[Element boundary records]
══════════

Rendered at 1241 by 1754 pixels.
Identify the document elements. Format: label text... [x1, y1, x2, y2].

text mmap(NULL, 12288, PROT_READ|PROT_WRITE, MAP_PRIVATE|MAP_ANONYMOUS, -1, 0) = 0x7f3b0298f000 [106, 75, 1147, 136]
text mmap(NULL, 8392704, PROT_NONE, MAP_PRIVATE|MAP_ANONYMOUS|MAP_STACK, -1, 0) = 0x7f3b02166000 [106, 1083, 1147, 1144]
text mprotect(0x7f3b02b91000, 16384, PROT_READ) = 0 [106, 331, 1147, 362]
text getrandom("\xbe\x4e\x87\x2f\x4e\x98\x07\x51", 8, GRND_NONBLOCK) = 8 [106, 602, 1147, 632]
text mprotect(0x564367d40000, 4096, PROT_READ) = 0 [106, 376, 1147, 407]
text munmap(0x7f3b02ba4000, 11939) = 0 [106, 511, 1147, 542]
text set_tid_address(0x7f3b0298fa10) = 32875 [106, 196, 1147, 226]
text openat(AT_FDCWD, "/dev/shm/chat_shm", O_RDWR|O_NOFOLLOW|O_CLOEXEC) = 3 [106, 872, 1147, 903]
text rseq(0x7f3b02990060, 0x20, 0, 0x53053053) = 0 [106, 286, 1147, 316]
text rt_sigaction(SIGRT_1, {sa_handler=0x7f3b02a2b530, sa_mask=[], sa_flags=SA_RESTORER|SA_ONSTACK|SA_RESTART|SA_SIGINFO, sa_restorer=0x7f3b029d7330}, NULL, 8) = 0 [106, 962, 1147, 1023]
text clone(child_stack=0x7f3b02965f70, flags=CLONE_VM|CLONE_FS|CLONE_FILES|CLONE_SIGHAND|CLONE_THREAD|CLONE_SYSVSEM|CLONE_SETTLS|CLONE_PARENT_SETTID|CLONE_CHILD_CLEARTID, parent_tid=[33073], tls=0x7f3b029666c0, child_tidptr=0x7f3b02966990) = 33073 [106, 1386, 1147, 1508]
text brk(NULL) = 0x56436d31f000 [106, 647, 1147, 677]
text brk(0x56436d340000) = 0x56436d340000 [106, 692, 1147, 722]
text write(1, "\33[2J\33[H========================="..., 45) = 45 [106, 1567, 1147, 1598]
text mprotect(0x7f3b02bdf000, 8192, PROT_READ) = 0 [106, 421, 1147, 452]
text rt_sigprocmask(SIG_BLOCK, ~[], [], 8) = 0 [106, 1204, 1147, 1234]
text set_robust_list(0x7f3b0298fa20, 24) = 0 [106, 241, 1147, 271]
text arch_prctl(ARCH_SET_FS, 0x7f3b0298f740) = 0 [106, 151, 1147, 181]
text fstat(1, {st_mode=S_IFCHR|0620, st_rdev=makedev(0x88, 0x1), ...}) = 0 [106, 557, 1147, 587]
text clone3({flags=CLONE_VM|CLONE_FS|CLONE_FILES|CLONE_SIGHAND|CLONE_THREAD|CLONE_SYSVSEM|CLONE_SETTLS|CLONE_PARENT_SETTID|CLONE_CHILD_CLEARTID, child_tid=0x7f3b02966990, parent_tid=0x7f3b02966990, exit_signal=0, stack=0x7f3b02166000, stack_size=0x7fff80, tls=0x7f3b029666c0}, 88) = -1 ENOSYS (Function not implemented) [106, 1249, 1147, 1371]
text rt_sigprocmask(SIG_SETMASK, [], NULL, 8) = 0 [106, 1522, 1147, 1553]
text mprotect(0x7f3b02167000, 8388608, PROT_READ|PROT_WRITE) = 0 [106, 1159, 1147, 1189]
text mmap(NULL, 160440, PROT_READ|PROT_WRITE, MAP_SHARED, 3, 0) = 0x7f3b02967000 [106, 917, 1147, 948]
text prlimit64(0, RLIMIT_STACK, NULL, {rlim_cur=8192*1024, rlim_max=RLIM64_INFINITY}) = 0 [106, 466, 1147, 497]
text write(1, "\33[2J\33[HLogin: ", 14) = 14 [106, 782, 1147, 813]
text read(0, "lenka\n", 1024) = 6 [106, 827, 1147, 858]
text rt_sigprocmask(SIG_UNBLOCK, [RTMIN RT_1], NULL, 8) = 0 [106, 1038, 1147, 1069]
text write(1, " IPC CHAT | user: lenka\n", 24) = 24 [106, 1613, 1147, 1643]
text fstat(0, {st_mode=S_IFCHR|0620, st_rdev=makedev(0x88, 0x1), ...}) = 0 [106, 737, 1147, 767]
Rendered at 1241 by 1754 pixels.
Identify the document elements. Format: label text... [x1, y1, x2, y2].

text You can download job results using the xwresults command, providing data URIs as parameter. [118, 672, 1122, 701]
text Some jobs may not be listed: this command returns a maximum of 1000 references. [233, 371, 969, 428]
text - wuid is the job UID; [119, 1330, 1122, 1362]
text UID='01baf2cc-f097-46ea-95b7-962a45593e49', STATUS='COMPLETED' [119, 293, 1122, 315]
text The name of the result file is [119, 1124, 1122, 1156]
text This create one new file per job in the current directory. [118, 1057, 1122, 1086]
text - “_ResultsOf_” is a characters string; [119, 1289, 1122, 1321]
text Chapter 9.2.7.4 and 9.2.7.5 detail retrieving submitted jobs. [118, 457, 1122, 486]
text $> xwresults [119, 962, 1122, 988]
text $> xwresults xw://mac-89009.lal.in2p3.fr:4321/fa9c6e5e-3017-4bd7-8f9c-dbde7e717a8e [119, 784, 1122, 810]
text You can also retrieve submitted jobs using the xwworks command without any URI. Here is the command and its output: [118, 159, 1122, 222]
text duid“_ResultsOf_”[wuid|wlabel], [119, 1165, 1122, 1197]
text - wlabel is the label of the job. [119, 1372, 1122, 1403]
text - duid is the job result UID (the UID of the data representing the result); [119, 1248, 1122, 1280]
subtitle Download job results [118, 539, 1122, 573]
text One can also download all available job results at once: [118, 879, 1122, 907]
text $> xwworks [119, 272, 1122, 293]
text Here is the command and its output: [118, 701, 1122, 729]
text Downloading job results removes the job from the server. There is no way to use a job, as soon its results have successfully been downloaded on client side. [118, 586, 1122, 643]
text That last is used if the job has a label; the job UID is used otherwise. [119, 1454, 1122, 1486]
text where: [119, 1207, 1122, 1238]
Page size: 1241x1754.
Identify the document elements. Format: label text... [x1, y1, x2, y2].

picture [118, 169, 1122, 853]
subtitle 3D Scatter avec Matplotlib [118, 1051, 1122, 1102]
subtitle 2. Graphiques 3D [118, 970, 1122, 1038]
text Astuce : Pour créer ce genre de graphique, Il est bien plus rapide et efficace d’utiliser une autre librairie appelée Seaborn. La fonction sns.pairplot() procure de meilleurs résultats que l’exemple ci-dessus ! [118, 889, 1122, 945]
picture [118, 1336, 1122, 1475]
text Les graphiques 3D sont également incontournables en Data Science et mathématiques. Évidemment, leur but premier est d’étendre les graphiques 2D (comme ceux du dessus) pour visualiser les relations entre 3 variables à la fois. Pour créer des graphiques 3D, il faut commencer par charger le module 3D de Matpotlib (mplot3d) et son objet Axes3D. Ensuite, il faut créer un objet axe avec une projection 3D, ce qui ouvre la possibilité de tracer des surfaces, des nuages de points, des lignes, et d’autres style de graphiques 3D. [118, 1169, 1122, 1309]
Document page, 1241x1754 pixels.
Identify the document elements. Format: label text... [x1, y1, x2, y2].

══════════

* _Brief_:
Rewrite all the items above, replacing "Identify" with "Locate" and leaving everything else unchanged.

* _Response to this exercise_:
Rendered at 1241 by 1754 pixels.
Locate the document elements. Format: label text... [x1, y1, x2, y2].

text mmap(NULL, 12288, PROT_READ|PROT_WRITE, MAP_PRIVATE|MAP_ANONYMOUS, -1, 0) = 0x7f3b0298f000 [106, 75, 1147, 136]
text mmap(NULL, 8392704, PROT_NONE, MAP_PRIVATE|MAP_ANONYMOUS|MAP_STACK, -1, 0) = 0x7f3b02166000 [106, 1083, 1147, 1144]
text mprotect(0x7f3b02b91000, 16384, PROT_READ) = 0 [106, 331, 1147, 362]
text getrandom("\xbe\x4e\x87\x2f\x4e\x98\x07\x51", 8, GRND_NONBLOCK) = 8 [106, 602, 1147, 632]
text mprotect(0x564367d40000, 4096, PROT_READ) = 0 [106, 376, 1147, 407]
text munmap(0x7f3b02ba4000, 11939) = 0 [106, 511, 1147, 542]
text set_tid_address(0x7f3b0298fa10) = 32875 [106, 196, 1147, 226]
text openat(AT_FDCWD, "/dev/shm/chat_shm", O_RDWR|O_NOFOLLOW|O_CLOEXEC) = 3 [106, 872, 1147, 903]
text rseq(0x7f3b02990060, 0x20, 0, 0x53053053) = 0 [106, 286, 1147, 316]
text rt_sigaction(SIGRT_1, {sa_handler=0x7f3b02a2b530, sa_mask=[], sa_flags=SA_RESTORER|SA_ONSTACK|SA_RESTART|SA_SIGINFO, sa_restorer=0x7f3b029d7330}, NULL, 8) = 0 [106, 962, 1147, 1023]
text clone(child_stack=0x7f3b02965f70, flags=CLONE_VM|CLONE_FS|CLONE_FILES|CLONE_SIGHAND|CLONE_THREAD|CLONE_SYSVSEM|CLONE_SETTLS|CLONE_PARENT_SETTID|CLONE_CHILD_CLEARTID, parent_tid=[33073], tls=0x7f3b029666c0, child_tidptr=0x7f3b02966990) = 33073 [106, 1386, 1147, 1508]
text brk(NULL) = 0x56436d31f000 [106, 647, 1147, 677]
text brk(0x56436d340000) = 0x56436d340000 [106, 692, 1147, 722]
text write(1, "\33[2J\33[H========================="..., 45) = 45 [106, 1567, 1147, 1598]
text mprotect(0x7f3b02bdf000, 8192, PROT_READ) = 0 [106, 421, 1147, 452]
text rt_sigprocmask(SIG_BLOCK, ~[], [], 8) = 0 [106, 1204, 1147, 1234]
text set_robust_list(0x7f3b0298fa20, 24) = 0 [106, 241, 1147, 271]
text arch_prctl(ARCH_SET_FS, 0x7f3b0298f740) = 0 [106, 151, 1147, 181]
text fstat(1, {st_mode=S_IFCHR|0620, st_rdev=makedev(0x88, 0x1), ...}) = 0 [106, 557, 1147, 587]
text clone3({flags=CLONE_VM|CLONE_FS|CLONE_FILES|CLONE_SIGHAND|CLONE_THREAD|CLONE_SYSVSEM|CLONE_SETTLS|CLONE_PARENT_SETTID|CLONE_CHILD_CLEARTID, child_tid=0x7f3b02966990, parent_tid=0x7f3b02966990, exit_signal=0, stack=0x7f3b02166000, stack_size=0x7fff80, tls=0x7f3b029666c0}, 88) = -1 ENOSYS (Function not implemented) [106, 1249, 1147, 1371]
text rt_sigprocmask(SIG_SETMASK, [], NULL, 8) = 0 [106, 1522, 1147, 1553]
text mprotect(0x7f3b02167000, 8388608, PROT_READ|PROT_WRITE) = 0 [106, 1159, 1147, 1189]
text mmap(NULL, 160440, PROT_READ|PROT_WRITE, MAP_SHARED, 3, 0) = 0x7f3b02967000 [106, 917, 1147, 948]
text prlimit64(0, RLIMIT_STACK, NULL, {rlim_cur=8192*1024, rlim_max=RLIM64_INFINITY}) = 0 [106, 466, 1147, 497]
text write(1, "\33[2J\33[HLogin: ", 14) = 14 [106, 782, 1147, 813]
text read(0, "lenka\n", 1024) = 6 [106, 827, 1147, 858]
text rt_sigprocmask(SIG_UNBLOCK, [RTMIN RT_1], NULL, 8) = 0 [106, 1038, 1147, 1069]
text write(1, " IPC CHAT | user: lenka\n", 24) = 24 [106, 1613, 1147, 1643]
text fstat(0, {st_mode=S_IFCHR|0620, st_rdev=makedev(0x88, 0x1), ...}) = 0 [106, 737, 1147, 767]
Rendered at 1241 by 1754 pixels.
Locate the document elements. Format: label text... [x1, y1, x2, y2].

text You can download job results using the xwresults command, providing data URIs as parameter. [118, 672, 1122, 701]
text Some jobs may not be listed: this command returns a maximum of 1000 references. [233, 371, 969, 428]
text - wuid is the job UID; [119, 1330, 1122, 1362]
text UID='01baf2cc-f097-46ea-95b7-962a45593e49', STATUS='COMPLETED' [119, 293, 1122, 315]
text The name of the result file is [119, 1124, 1122, 1156]
text This create one new file per job in the current directory. [118, 1057, 1122, 1086]
text - “_ResultsOf_” is a characters string; [119, 1289, 1122, 1321]
text Chapter 9.2.7.4 and 9.2.7.5 detail retrieving submitted jobs. [118, 457, 1122, 486]
text $> xwresults [119, 962, 1122, 988]
text $> xwresults xw://mac-89009.lal.in2p3.fr:4321/fa9c6e5e-3017-4bd7-8f9c-dbde7e717a8e [119, 784, 1122, 810]
text You can also retrieve submitted jobs using the xwworks command without any URI. Here is the command and its output: [118, 159, 1122, 222]
text duid“_ResultsOf_”[wuid|wlabel], [119, 1165, 1122, 1197]
text - wlabel is the label of the job. [119, 1372, 1122, 1403]
text - duid is the job result UID (the UID of the data representing the result); [119, 1248, 1122, 1280]
subtitle Download job results [118, 539, 1122, 573]
text One can also download all available job results at once: [118, 879, 1122, 907]
text $> xwworks [119, 272, 1122, 293]
text Here is the command and its output: [118, 701, 1122, 729]
text Downloading job results removes the job from the server. There is no way to use a job, as soon its results have successfully been downloaded on client side. [118, 586, 1122, 643]
text That last is used if the job has a label; the job UID is used otherwise. [119, 1454, 1122, 1486]
text where: [119, 1207, 1122, 1238]
Page size: 1241x1754.
Locate the document elements. Format: label text... [x1, y1, x2, y2].

picture [118, 169, 1122, 853]
subtitle 3D Scatter avec Matplotlib [118, 1051, 1122, 1102]
subtitle 2. Graphiques 3D [118, 970, 1122, 1038]
text Astuce : Pour créer ce genre de graphique, Il est bien plus rapide et efficace d’utiliser une autre librairie appelée Seaborn. La fonction sns.pairplot() procure de meilleurs résultats que l’exemple ci-dessus ! [118, 889, 1122, 945]
picture [118, 1336, 1122, 1475]
text Les graphiques 3D sont également incontournables en Data Science et mathématiques. Évidemment, leur but premier est d’étendre les graphiques 2D (comme ceux du dessus) pour visualiser les relations entre 3 variables à la fois. Pour créer des graphiques 3D, il faut commencer par charger le module 3D de Matpotlib (mplot3d) et son objet Axes3D. Ensuite, il faut créer un objet axe avec une projection 3D, ce qui ouvre la possibilité de tracer des surfaces, des nuages de points, des lignes, et d’autres style de graphiques 3D. [118, 1169, 1122, 1309]
Document page, 1241x1754 pixels.
Locate the document elements. Format: label text... [x1, y1, x2, y2].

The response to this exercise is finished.